All of your examples show that people can act extremely irrationally -- doesn't that conflict with an economic model that relies on the premise that all agents in the system are acting in their rational self-interest?
In the context of economic self-interest, rationality =! reason.
Moving your hand away from a flame because it hurts is rational. Jumping because a loud noise scares you is rational. Getting upset with somebody because you don't like their skin color is rational. Buying Lucky Charms because you want Lucky Charms is rational. Buying Fruit Loops instead, for whatever reason, is also rational. Cutting yourself because you like pain is rational. Attempting an unsuccessful suicide because you want attention is rational.
In a sense, doing what you want is the most rational thing you can do. Irrational would be if your hand touches a hot burner and your brain sends all the signals that it's hot and you feel the pain and you think the pain and you have no reason whatsoever to not pull your hand away, yet you don't pull your hand away. In this sense, irrationality is describing the impossible. This is rational: wanting something is wanting it. This is irrational: wanting something is not wanting it.
Economic rationality is like saying that organisms are causal agents. Economists describe rationality through utility because that's the only way it makes sense. The other options are that behavior is random or counter-rational like the leave-hand-on-burner-even-though-brain-says-pull-away example.
Probably all of the confusion can be cleared up by noting that rationality in economics is totally different than the way the term is used colloquially and in other fields. Economic rationality has nothing to do with it being "good" or "smart" but with it being what you most want at the time.
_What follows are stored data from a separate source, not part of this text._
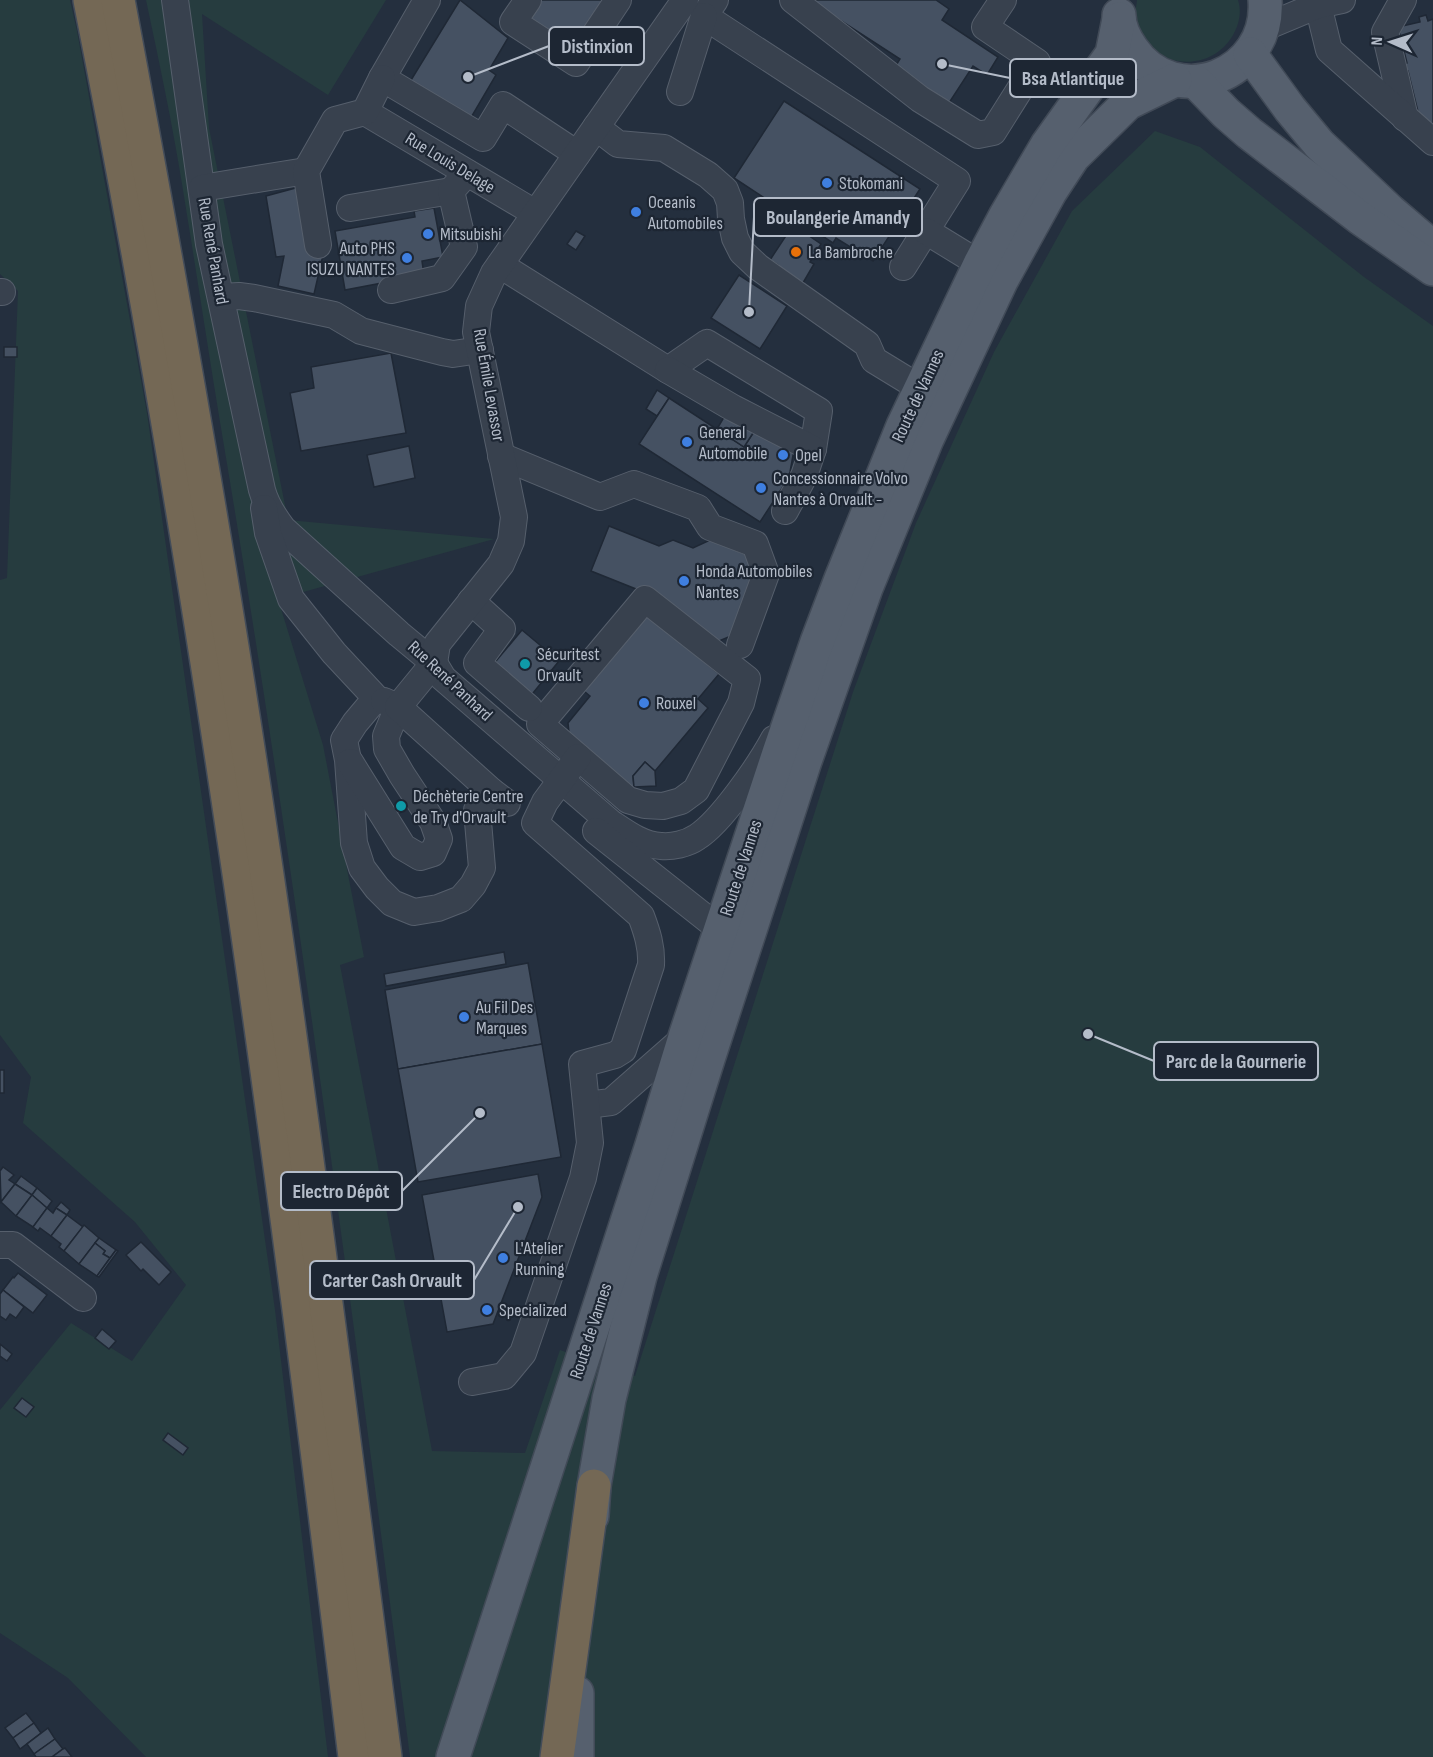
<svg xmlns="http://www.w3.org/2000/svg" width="1433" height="1757" font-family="'Sofia Sans Condensed',sans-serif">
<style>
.green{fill:#263c3f}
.building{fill:#455162;stroke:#1f2835;stroke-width:1.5}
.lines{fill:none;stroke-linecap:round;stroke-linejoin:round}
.minor-casing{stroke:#565f6c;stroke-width:28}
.major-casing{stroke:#414a57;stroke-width:36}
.highway-casing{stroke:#434c59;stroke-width:36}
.minor{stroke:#38414e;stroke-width:26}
.major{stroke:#56606e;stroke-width:33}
.highway{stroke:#746855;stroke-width:33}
.shop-dot{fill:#3f7fe0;stroke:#1d2633;stroke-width:2}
.food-dot{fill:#e8710a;stroke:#1d2633;stroke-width:2}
.culture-dot{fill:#0f9aa8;stroke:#1d2633;stroke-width:2}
.labels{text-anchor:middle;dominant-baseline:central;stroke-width:4.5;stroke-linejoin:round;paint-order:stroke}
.street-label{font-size:18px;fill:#b4bcc9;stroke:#1d2633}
.poi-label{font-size:18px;fill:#b4bcc9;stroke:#1d2633;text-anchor:start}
.leader{fill:none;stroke:#b4bcc9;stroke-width:2}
.callout-dot{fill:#b4bcc9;stroke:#1d2633;stroke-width:2}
.callout{fill:#1d2633;stroke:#b4bcc9;stroke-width:2}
.callout-label{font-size:20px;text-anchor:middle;font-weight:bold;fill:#b4bcc9}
</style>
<rect width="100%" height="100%" fill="#242f3e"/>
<g class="green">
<path d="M0 0H70L77 31 147 413 275 1310 328 1757H146L68 1678 0 1633V1410L71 1323 132 1361 186 1285 135 1222 23 1123 31 1077 0 1035V580L7 578 18 291 0 274Z"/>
<path d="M146 0H386L328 95 202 14 209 128 288 520 494 539 278 599 323 745 364 957 340 965 432 1451 525 1453 560 1350 635 1376 853 692 916 523 994 352 1072 211 1155 131 1200 147 1364 277 1433 326V1757H410C352 1311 295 865 220 422 207 343 195 263 182 184 172 122 159 61 146 0Z"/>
<path d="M1137 0H1238C1242 12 1239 25 1233 35 1207 80 1138 65 1136 14 1135 9 1137 4 1137 0Z"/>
</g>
<g class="building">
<path d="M460 0 508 38 489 70 496 75 469 121 408 85Z"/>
<path d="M539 0H605L573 48 528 17Z"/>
<path d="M809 0H936L949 9 942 20 998 57 987 75 973 66 947 106 893 70 900 59Z"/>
<path d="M1426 15 1428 21 1433 19V129L1420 120 1408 71 1403 72 1401 65 1407 63 1398 27 1420 22 1419 17Z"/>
<path d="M784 101 920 189 873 261 836 238 833 243 734 178Z"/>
<path d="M303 186 323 255 314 294 278 286 284 256 276 257 266 196Z"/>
<path d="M434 208 443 257 422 261 424 275 345 290 335 231 415 217 414 211Z"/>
<path d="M793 225 821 244 810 262 814 264 800 288 775 268 778 265 770 260Z"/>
<path d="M576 231 585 236 576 250 567 244Z"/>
<path d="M739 275 787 306 760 349 711 318Z"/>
<rect x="4" y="347" width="13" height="10"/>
<path d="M391 353 406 433 301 451 290 393 314 388 311 367Z"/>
<path d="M657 390 669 398 657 416 646 409Z"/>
<path d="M669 398 744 447 755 430 794 450 790 472 786 482 760 522 639 444Z"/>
<path d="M724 417 755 430 744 447 717 429Z"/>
<path d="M409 446 415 478 374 487 367 455Z"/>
<path d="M609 526 659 546 673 540 693 548 710 540 748 555 756 572 731 636 719 641 646 593 591 571Z"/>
<path d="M643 611 719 674 698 699 708 708 655 771 645 762 633 776 634 787 624 788 570 743 568 723 590 696 579 687Z"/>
<path d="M522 630 559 661 529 698 491 667Z"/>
<path d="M645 762 655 771 656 786 634 787 633 776Z"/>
<path d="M408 796 413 804 395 816 389 808Z"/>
<path d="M504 952 506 964 386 986 384 974Z"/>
<path d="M528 963 542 1044 398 1069 385 990Z"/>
<path d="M542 1044 561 1157 418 1182 398 1069Z"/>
<rect x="0" y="1070" width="4" height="23"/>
<path d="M3 1167 14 1175 9 1180 15 1184 1 1202 0 1171Z"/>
<path d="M538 1174 542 1197 493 1324 447 1332 422 1195Z"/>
<path d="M21 1176 37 1188 32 1195 15 1184Z"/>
<path d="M15 1184 32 1195 16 1216 1 1202Z"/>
<path d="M37 1188 52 1201 47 1208 32 1195Z"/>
<path d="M32 1195 47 1208 33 1227 16 1216Z"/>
<path d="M61 1202 70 1210 67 1215 56 1208Z"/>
<path d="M47 1208 53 1213 56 1208 67 1215 51 1236 40 1228 38 1231 33 1227Z"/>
<path d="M67 1215 83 1227 64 1251 59 1247 61 1244 51 1236Z"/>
<path d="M84 1225 99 1238 79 1264 64 1251Z"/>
<path d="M99 1238 116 1250 110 1258 103 1254 105 1251 95 1243Z"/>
<path d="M141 1242 171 1272 159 1285 143 1269 141 1271 126 1255Z"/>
<path d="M95 1243 105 1251 103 1254 110 1258 97 1276 79 1264Z"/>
<path d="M116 1250 118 1251 99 1277 97 1276Z"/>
<path d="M18 1273 47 1295 33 1313 3 1290 13 1277 14 1278Z"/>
<path d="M3 1290 24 1307 16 1318 10 1314 6 1320 0 1316V1294Z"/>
<path d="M102 1329 116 1341 109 1349 95 1338Z"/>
<path d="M0 1344 12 1354 7 1361 0 1356Z"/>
<path d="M22 1398 34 1407 26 1417 14 1408Z"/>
<path d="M168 1433 188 1448 183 1455 163 1440Z"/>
<path d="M26 1713 34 1723 13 1738 5 1728Z"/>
<path d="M34 1723 41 1733 20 1749 13 1738Z"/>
<path d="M48 1728 55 1739 34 1754 27 1744Z"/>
<path d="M55 1739 63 1749 52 1757H36L34 1754Z"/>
<path d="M65 1748 72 1757H52L63 1749Z"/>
</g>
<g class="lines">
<g class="minor-casing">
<g id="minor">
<path d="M175 0 209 244 262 490C266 505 274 517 283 529L399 634 434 663 443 678 611 823C626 833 642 845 661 846 672 847 687 844 697 837 721 822 760 765 774 739"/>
<path d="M427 0 382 78 483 138 503 105 577 154"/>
<path d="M528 0 513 22 576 63 618 0"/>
<path d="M715 0 704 16 957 181 903 267"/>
<path d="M793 0 920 99 978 135 993 132 1037 62 985 27 1003 0"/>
<path d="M1403 0 1385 32 1405 118"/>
<path d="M1318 5 1329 50 1433 142"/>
<path d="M1263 28 1318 5 1342 0"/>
<path d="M680 92 704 16"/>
<path d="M365 112 535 213"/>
<path d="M596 127 618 144 664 148 708 175 725 190 730 203 731 219 735 238 742 252 758 267 867 344 874 360 910 382 921 387"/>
<path d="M202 188 306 171"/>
<path d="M350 208 451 191"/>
<path d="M926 231 980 264"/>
<path d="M318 245 306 171 335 120 365 112 382 78"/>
<path d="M500 265 668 370 707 343 819 411 813 449 804 476 785 511"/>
<path d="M391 290 442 278 464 247 451 191 467 173"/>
<path d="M0 292H2"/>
<path d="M221 297 239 296 254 298 334 315 361 331 442 352 453 354 480 350"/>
<path d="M668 370 733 408 813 449"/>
<path d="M501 456 600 497 634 484 698 508 710 527 755 544 766 574 740 645"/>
<path d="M264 508 268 533 291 599 334 653 376 698 355 723 344 740 348 760 354 843 362 868 377 888 392 903 414 912 438 908 461 899 473 885 482 868 477 810 491 791"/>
<path d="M645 599 747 679 741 703 696 790 681 801 663 806 645 805 628 800 540 724Z"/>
<path d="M471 601 502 629 477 663 529 708"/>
<path d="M350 762 403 847 420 857 433 853 439 839 433 822 402 775 387 749 386 736 398 707 384 701"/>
<path d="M507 803 491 791 398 707 434 663 437 644 501 564 511 541 514 517 476 332 479 306 494 273 685 0"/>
<path d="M596 831 721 930"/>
<path d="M587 1105 611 1102 685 1037"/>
<path d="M0 1245H13L83 1298"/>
<path d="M472 1382 504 1376 523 1353 583 1178 590 1143 582 1064 615 1055 623 1050 651 965C652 947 647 932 641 916L535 823 545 802 578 757"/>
</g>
</g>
<g class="major-casing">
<g id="major">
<path d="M1119 15C1119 27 1125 39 1132 49 1175 112 1271 76 1265 0"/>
<path d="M1250 54 1290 109 1319 144 1390 211 1424 240"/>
<path d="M1196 82 1226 113 1249 133 1360 218 1433 269"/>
<path d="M592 1516 594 1486 609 1399 640 1276 708 1059 805 761 866 588 927 439 1001 281 1050 192 1073 157 1128 103 1175 80"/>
<path d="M453 1757 651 1148 685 1037 779 753 817 642 841 579 903 426 980 264 1006 215 1047 145 1112 54 1119 19"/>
<path d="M577 1757V1693"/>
</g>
</g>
<g class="highway-casing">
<g id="highway">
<path d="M90 0C206 581 284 1169 355 1757"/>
<path d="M118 0C168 266 216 533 256 801 304 1119 343 1438 385 1757"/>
<path d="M557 1757 594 1486"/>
</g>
</g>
<use href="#minor" class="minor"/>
<use href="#major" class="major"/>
<use href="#highway" class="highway"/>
</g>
<g class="shop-dot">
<circle cx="827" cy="183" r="6"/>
<circle cx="636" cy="212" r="6"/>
<circle cx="428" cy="234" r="6"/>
<circle cx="407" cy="258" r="6"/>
<circle cx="687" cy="442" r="6"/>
<circle cx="783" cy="455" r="6"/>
<circle cx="761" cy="488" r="6"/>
<circle cx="684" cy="581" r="6"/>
<circle cx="644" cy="703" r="6"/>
<circle cx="464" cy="1017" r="6"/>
<circle cx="503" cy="1258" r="6"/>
<circle cx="487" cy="1310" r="6"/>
</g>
<circle class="food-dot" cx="796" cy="252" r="6"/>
<g class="culture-dot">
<circle cx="525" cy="664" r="6"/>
<circle cx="401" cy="806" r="6"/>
</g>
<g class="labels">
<g class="street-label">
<text transform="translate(450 163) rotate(31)">Rue Louis Delage</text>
<text transform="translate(213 251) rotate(80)">Rue René Panhard</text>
<text transform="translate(489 385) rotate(80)">Rue Émile Levassor</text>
<text transform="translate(918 396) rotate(-65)">Route de Vannes</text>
<text transform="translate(450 681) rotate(43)">Rue René Panhard</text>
<text transform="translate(741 868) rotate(-72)">Route de Vannes</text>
<text transform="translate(591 1331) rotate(-72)">Route de Vannes</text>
</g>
<g class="poi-label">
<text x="839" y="183">Stokomani</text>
<text x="648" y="202">Oceanis<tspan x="648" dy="21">Automobiles</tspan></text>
<text x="440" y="234">Mitsubishi</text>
<text x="395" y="248" text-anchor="end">Auto PHS<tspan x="395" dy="21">ISUZU NANTES</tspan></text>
<text x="808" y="252">La Bambroche</text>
<text x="699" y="432">General<tspan x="699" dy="21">Automobile</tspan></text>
<text x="795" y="455">Opel</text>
<text x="773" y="478">Concessionnaire Volvo<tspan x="773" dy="21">Nantes à Orvault -</tspan></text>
<text x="696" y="571">Honda Automobiles<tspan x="696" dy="21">Nantes</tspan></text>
<text x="537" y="654">Sécuritest<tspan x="537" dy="21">Orvault</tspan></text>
<text x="656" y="703">Rouxel</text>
<text x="413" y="796">Déchèterie Centre<tspan x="413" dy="21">de Try d'Orvault</tspan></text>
<text x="476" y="1007">Au Fil Des<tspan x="476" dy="21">Marques</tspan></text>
<text x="515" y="1248">L'Atelier<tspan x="515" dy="21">Running</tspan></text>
<text x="499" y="1310">Specialized</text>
</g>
</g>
<path class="leader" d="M468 77L549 46M942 64L1010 78M749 312L754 217M1088 1034L1154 1061M480 1113L402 1191M518 1207L474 1280"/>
<g class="callout-dot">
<circle cx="468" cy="77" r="6"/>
<circle cx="942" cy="64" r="6"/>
<circle cx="749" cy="312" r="6"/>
<circle cx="1088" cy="1034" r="6"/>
<circle cx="480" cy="1113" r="6"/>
<circle cx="518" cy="1207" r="6"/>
</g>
<g class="callout">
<rect x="549" y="27" width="95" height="38" rx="6"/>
<rect x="1010" y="59" width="126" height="38" rx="6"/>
<rect x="754" y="198" width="168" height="38" rx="6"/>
<rect x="1154" y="1042" width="164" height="38" rx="6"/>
<rect x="281" y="1172" width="121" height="38" rx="6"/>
<rect x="310" y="1261" width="164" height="38" rx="6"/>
</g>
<g class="callout-label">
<text x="597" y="53">Distinxion</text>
<text x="1073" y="85">Bsa Atlantique</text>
<text x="838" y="224">Boulangerie Amandy</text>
<text x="1236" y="1068">Parc de la Gournerie</text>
<text x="341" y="1198">Electro Dépôt</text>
<text x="392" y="1287">Carter Cash Orvault</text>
</g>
<g transform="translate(1391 42) rotate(273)" stroke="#1d2633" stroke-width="4.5" paint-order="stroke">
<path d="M0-4.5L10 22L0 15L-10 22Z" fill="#b4bcc9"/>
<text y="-9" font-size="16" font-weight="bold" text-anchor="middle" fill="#b4bcc9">N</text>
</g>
</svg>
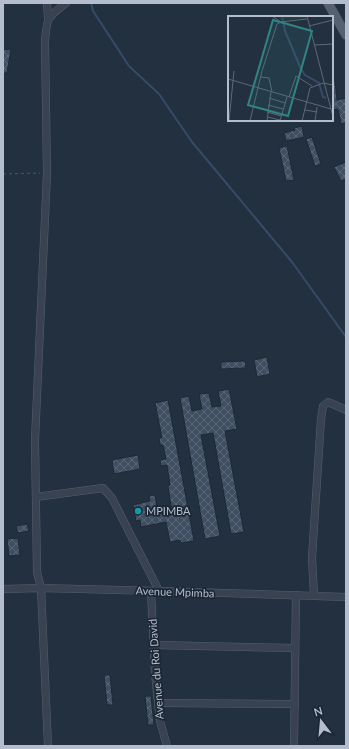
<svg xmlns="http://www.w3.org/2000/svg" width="349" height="749" font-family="Lato,sans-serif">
<defs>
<pattern id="building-cross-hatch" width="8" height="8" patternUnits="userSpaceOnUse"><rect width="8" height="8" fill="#3f4e60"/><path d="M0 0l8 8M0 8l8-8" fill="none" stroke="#586675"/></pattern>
</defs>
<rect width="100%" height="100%" fill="#233040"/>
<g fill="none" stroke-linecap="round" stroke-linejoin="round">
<path stroke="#364b68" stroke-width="2" d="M91,3L93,11L129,66L159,94L192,142L292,262L346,337"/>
</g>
<g fill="url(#building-cross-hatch)" stroke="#1e2937">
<path d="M11,49L7,73H3V50Z"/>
<path d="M335,81L337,100L346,98V123L341,124L338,109L332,110V82Z"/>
<path d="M302,126L304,137L286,141L284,133L295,130L294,128Z"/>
<path d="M312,137L321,164L315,166L306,139Z"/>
<path d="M287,146L294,180L286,181L279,148Z"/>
<path d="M346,162V179L341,181L334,167Z"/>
<path d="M267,357L270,374L257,377L254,360Z"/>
<path d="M245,361L246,368L221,369V362Z"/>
<path d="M229,389L237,429L225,431L244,532L231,534L213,433L201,435L220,536L205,539L180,398L189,396L192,411L202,409L199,394L209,393L212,407L221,406L218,391Z"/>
<path d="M168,400L194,541L181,543L180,540L170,542L166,522L141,527L140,520L136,521L133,505L150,501L149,496L155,495L158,514L172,512L168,486L170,485L167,465L161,466L160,460L166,459L163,445H160L159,438H162L155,403Z"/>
<path d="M138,455L140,469L114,474L112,460Z"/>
<path d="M27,524L29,531L18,533L16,526Z"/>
<path d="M18,538L20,555L9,556L7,539Z"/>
<path d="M104,675H110L113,705H107Z"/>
<path d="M145,696H151L154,725H148Z"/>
</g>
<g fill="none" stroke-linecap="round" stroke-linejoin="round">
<defs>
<g id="minor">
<path d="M47,3L48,19"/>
<path d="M36,497L103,488L112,498L159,591"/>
<path d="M3,589L41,588L159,591L346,597"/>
<path d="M151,591L155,673L160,721L167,746"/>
<path d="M314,595L312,558L321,419L323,406L328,402L346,410"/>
<path d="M154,645L295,648"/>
<path d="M158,703L295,704"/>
<path d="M48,746L41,588L37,572L35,440L47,173L45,41C47,17 47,18 66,3"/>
<path d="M294,746L296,595"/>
</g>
<path id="major" d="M328,3L346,35"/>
</defs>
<use href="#minor" stroke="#55606e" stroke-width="8"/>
<use href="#major" stroke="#414b59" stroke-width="10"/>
<path stroke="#435b5e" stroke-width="1" stroke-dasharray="3 3" stroke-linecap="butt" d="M3,174L40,173"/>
<use href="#minor" stroke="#384250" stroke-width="7"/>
<use href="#major" stroke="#556170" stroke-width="9"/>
</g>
<circle fill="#0f9aa8" stroke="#1c2735" stroke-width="1.5" cx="138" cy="511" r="4"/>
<g text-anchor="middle" stroke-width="3.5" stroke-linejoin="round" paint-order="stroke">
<g font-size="11" fill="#b4bdcb" stroke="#1c2735" text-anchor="start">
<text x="146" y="515">MPIMBA</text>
</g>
<g font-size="11" fill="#b4bdcb" stroke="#1c2735">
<text transform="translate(175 592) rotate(2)" y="4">Avenue Mpimba</text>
<text transform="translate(156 669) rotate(-94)" y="4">Avenue du Roi David</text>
</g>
</g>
<g transform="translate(228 16)">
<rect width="105" height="105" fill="#233040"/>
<path d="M50,0H78V3L53,5Z" fill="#253e41"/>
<path fill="none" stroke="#364b68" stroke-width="2" d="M54,0L57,15L73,53L77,59L91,67L95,81L98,82"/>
<path fill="none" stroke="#5d6878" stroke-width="1" d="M44,0L53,6L79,3M79,0L105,101M81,10L105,4M86,29L105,28M33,61L41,62L44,76M0,63L103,93M61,81L68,60L84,70M41,82L57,87M40,89L55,93M77,94L89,96M39,96L53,100M40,101L52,104M1,105L6,55M22,105L34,55L49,8L53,6M39,105L43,76M52,105L59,81M74,105L82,72L95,67L105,69M87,105L89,91"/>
<path fill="#308481" fill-opacity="0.15" stroke="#308481" stroke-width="2" d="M45,4L84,15L60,100L20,89Z"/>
<rect width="105" height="105" fill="none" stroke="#b4bdcb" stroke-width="2"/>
</g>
<rect width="349" height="749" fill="none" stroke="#b4bdcb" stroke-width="8"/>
<g transform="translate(321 721) rotate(344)" stroke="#1c2735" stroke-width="3" paint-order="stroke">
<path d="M0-3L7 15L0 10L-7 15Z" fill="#b4bdcb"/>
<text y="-6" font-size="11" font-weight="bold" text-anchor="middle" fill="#b4bdcb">N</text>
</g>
</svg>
Economic rationality may seem like an unimportant concept since it's completely arbitrary and unfalsifiable, but part of why economists like it is because it provides a useful perspective. For example, when you hear about somebody committing suicide, you think "it couldn't have been so bad, that was a bad decision, etc.", but what economists say is that the person committed suicide because it was the best option they saw, it was the thing they wanted the most. I would argue that this is intuitive. Even though you may think committing suicide for the types of reasons people typically do is unreasonable, I suspect you would agree that it only makes sense that somebody would do it if they saw it as the best option. I mean, when somebody kills himself, the net conscious/subconscious value assessment of his options is not "I most want to eat this burger;" it is instead "I most want to kill myself."